Foundations of Developmental Origins of Health and Disease concept

As the 19th century progressed and the 20th century was entered, the concepts of gene, genotype, and phenotype were established. A substantial body of experimental models (Fig 1 c), clinical and epidemiological studies (Fig 1 d) conducted since the late 20th century has demonstrated that, while the phenotype is determined in part by the genotype, unfavorable environmental exposure, particularly during critical stages of development such as gestation and lactation, can result in alterations in the differentiation of the organism and changes in the growth trajectory of the individual, thereby predisposing it to the development of various diseases. This phenomenon was initially described as the “Fetal Programming Hypothesis.” As the evidence supporting this hypothesis grew, it evolved to be called “Developmental Programming” until it became the concept of the “Developmental Origins of Health and Disease (DOHaD)” ^{Reference Gluckman, Buklijas, Hanson and Rosenfeld4} . While these findings do not provide a validation of Lamarckian inheritance, they underscore the significance mechanisms, can influence gene expression, thereby demonstrating the environmental shaping of phenotypic traits across generations.

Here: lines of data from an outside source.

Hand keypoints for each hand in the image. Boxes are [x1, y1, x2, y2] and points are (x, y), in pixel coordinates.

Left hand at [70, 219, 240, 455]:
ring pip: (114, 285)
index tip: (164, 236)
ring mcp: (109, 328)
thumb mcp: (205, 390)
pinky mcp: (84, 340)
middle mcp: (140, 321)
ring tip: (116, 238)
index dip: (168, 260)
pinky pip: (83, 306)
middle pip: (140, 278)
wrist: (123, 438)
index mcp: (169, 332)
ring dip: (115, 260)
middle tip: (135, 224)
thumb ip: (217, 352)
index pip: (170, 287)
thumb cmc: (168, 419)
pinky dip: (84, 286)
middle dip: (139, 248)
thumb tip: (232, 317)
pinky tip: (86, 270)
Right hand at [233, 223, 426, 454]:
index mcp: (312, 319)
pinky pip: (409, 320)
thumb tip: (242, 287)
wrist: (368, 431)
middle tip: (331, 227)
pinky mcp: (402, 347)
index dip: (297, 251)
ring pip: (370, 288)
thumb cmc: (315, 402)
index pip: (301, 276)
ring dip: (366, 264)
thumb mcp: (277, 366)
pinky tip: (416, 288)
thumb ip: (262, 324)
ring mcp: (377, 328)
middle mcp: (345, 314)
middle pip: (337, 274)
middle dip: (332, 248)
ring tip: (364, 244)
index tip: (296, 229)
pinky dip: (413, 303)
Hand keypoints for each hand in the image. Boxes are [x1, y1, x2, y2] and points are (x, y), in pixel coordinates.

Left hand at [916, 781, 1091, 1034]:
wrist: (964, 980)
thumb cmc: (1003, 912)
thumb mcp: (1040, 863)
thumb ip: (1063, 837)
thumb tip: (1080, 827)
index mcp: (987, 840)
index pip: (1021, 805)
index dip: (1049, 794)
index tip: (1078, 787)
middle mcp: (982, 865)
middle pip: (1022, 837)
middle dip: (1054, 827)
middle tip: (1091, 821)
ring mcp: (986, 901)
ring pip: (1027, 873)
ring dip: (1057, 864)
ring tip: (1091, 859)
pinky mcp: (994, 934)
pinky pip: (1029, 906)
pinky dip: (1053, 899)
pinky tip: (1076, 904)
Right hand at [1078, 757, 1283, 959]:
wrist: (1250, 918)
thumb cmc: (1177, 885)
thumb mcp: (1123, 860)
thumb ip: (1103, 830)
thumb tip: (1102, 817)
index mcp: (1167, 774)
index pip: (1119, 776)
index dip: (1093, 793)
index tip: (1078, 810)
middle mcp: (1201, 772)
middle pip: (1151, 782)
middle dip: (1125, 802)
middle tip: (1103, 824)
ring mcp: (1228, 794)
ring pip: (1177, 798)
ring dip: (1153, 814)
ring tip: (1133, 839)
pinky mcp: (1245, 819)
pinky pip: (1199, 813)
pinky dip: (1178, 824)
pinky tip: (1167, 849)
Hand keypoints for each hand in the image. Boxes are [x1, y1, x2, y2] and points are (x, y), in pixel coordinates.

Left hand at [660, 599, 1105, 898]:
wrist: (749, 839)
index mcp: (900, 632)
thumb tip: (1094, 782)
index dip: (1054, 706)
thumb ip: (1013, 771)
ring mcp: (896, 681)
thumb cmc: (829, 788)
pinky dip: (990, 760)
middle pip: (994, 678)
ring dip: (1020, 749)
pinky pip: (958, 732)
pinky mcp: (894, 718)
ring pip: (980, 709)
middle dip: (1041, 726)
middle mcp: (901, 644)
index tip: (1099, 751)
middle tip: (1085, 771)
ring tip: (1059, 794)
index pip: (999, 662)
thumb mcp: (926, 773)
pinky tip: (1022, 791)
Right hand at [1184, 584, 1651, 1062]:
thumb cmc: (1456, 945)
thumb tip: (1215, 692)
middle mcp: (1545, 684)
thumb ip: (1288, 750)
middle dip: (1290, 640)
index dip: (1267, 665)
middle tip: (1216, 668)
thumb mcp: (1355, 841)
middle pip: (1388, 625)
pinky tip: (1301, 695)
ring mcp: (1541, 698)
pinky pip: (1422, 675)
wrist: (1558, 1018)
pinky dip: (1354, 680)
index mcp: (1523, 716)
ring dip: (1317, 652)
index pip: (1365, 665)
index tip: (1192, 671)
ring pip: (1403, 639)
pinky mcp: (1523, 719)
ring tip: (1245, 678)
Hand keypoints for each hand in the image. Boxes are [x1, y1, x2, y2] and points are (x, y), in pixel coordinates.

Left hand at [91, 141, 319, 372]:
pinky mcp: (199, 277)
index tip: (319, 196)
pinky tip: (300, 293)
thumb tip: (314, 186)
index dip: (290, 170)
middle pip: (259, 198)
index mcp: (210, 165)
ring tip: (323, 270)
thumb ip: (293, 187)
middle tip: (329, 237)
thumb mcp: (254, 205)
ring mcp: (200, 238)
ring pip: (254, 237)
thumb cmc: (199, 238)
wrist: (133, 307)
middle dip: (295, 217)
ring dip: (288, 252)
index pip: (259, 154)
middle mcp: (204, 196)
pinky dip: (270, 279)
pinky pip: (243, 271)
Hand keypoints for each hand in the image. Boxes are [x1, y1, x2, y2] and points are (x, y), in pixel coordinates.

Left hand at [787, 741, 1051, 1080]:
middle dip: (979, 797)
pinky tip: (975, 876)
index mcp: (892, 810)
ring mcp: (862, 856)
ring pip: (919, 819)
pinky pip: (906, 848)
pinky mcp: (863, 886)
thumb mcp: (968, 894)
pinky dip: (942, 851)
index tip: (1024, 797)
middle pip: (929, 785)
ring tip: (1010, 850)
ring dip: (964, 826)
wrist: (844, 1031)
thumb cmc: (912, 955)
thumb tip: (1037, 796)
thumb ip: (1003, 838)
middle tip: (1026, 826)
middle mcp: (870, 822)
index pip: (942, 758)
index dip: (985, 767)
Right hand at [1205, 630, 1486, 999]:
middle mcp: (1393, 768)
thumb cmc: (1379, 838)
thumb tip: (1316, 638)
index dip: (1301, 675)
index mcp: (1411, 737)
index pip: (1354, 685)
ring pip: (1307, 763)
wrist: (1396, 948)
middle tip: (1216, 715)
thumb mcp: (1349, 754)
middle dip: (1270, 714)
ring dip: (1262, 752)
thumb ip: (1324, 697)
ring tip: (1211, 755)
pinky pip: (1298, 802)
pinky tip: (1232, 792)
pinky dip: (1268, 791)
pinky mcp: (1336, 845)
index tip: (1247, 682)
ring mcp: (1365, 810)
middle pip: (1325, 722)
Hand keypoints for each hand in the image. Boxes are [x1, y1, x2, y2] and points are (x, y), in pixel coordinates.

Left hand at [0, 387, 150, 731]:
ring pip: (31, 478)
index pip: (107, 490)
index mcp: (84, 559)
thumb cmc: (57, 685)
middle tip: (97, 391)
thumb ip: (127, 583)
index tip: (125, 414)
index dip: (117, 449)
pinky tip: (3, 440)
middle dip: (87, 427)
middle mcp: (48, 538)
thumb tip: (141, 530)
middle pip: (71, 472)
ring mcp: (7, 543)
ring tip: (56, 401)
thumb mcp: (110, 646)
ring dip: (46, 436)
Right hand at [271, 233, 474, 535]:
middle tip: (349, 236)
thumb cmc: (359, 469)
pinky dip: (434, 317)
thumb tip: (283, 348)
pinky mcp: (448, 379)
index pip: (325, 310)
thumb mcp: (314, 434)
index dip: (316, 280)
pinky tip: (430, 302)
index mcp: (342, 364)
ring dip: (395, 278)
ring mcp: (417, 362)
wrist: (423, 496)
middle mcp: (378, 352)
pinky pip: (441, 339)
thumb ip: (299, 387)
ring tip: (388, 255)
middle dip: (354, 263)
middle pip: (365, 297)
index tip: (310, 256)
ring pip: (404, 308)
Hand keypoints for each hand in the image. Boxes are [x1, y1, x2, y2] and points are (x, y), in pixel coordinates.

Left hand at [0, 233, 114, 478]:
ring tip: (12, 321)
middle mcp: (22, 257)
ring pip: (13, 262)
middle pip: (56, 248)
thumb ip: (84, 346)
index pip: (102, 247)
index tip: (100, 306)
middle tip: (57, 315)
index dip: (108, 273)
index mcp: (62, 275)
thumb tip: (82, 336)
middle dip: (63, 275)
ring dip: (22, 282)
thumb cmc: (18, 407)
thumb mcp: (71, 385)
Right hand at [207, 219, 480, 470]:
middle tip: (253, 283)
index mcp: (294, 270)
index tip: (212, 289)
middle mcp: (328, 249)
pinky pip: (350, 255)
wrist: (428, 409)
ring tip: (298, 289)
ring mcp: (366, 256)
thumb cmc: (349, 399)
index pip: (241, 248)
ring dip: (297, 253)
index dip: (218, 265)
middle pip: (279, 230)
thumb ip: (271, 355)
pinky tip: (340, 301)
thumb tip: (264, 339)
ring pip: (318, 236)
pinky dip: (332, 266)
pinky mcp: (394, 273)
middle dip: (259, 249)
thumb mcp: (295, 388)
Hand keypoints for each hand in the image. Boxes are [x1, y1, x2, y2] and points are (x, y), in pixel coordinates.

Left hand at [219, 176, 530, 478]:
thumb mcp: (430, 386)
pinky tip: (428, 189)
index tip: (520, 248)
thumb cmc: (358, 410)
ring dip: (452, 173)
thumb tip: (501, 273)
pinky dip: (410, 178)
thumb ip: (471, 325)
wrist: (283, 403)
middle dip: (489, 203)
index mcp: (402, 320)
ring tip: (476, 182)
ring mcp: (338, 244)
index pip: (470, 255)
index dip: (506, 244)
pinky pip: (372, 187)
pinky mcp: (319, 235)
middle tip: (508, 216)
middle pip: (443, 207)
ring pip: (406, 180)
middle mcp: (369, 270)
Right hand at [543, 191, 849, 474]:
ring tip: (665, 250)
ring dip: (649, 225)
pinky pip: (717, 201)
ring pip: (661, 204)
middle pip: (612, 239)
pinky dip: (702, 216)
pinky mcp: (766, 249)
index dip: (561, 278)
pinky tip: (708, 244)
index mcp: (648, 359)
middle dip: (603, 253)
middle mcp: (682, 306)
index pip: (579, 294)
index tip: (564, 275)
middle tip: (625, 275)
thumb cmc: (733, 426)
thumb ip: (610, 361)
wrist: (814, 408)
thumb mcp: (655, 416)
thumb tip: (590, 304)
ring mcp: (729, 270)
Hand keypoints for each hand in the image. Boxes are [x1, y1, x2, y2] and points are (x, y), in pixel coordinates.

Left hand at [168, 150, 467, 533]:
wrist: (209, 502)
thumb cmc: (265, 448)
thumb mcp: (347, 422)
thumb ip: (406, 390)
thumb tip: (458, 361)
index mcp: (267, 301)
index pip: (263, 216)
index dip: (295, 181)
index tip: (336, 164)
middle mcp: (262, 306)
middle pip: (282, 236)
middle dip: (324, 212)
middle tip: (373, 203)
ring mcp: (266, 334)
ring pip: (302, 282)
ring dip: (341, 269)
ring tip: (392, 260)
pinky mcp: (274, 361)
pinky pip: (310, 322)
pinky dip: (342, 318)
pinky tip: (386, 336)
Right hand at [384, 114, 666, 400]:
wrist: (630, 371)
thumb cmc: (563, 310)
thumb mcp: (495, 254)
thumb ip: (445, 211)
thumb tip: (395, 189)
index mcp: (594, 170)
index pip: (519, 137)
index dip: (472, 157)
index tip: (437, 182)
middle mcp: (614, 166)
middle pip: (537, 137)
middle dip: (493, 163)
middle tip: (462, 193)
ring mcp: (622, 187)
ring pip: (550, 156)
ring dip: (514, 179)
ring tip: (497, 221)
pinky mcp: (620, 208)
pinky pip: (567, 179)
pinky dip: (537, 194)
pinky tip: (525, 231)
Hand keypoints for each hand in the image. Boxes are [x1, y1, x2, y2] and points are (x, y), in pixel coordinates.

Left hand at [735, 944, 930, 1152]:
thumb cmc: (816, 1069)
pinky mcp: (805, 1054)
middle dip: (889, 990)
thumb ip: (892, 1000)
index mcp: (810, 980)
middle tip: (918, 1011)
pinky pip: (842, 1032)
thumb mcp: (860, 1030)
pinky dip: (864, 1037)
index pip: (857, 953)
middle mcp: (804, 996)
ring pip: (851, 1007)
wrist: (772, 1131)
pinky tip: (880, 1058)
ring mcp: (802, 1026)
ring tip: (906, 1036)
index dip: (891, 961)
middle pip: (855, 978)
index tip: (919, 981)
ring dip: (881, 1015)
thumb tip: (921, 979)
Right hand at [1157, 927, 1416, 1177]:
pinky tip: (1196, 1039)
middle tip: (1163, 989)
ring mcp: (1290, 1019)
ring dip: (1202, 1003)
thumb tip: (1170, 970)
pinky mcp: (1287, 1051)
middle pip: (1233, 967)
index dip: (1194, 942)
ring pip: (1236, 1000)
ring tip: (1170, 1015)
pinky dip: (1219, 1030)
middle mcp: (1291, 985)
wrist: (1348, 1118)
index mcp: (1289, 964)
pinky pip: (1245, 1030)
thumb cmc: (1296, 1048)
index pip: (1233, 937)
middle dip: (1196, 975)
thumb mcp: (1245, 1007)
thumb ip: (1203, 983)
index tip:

The field of study of DOHaD is currently experiencing a period of significant research activity on a global scale. This area of study involves the transmission of phenotypic alterations from one generation to another, which can lead to an increased predisposition to “non-communicable” diseases, such as hypertension, obesity, and diabetes, among others. For instance, the offspring of obese mothers exhibit an increased predisposition to obesity and diabetes. This phenomenon is explained in the context of epigenetics, a field of modern biology. The term “epigenetics” was coined by Conrad H. Waddington in 1942 to denote the branch of biology that studies the causal interactions between genes and their products. This branch of biology elucidates the diverse mechanisms through which a gene is expressed, influenced by environmental factors. These alterations in gene expression, resulting from changes in the packaging of genetic material, can be transmitted from one generation to the next. Such changes do not involve alterations in the sequence of nitrogenous bases in DNA. Instead, they involve modifications to the packaging of chromatin by changes in the proteins that bind to DNA, typically the histone terminal regions. Alternatively, these changes can involve the methylation of cytosine residues in DNA, thereby either inhibiting or increasing the expression of genetic information in the region. These alterations can occur during the developmental process of an individual, influenced by various environmental factors.

The notion that the phenotype emerges from the interplay between genes and the environment finds concurrence with Lamarck’s laws, which stipulate that the development of characteristics in organisms is derived from the utilization and disuse of bodily structures. In this conceptual framework, the concept of utilization and disuse is implicitly determined by an organism’s responses to diverse environmental stimuli. Conversely, the heritability of acquired traits finds its rationale in the context of epigenetic mechanisms, which, once established by the environment, can be transmitted from parent to offspring. It is important to acknowledge that, despite the scientific validation of the intergenerational transmission of epigenetic modifications, our understanding of the mechanisms underlying this process remains limited.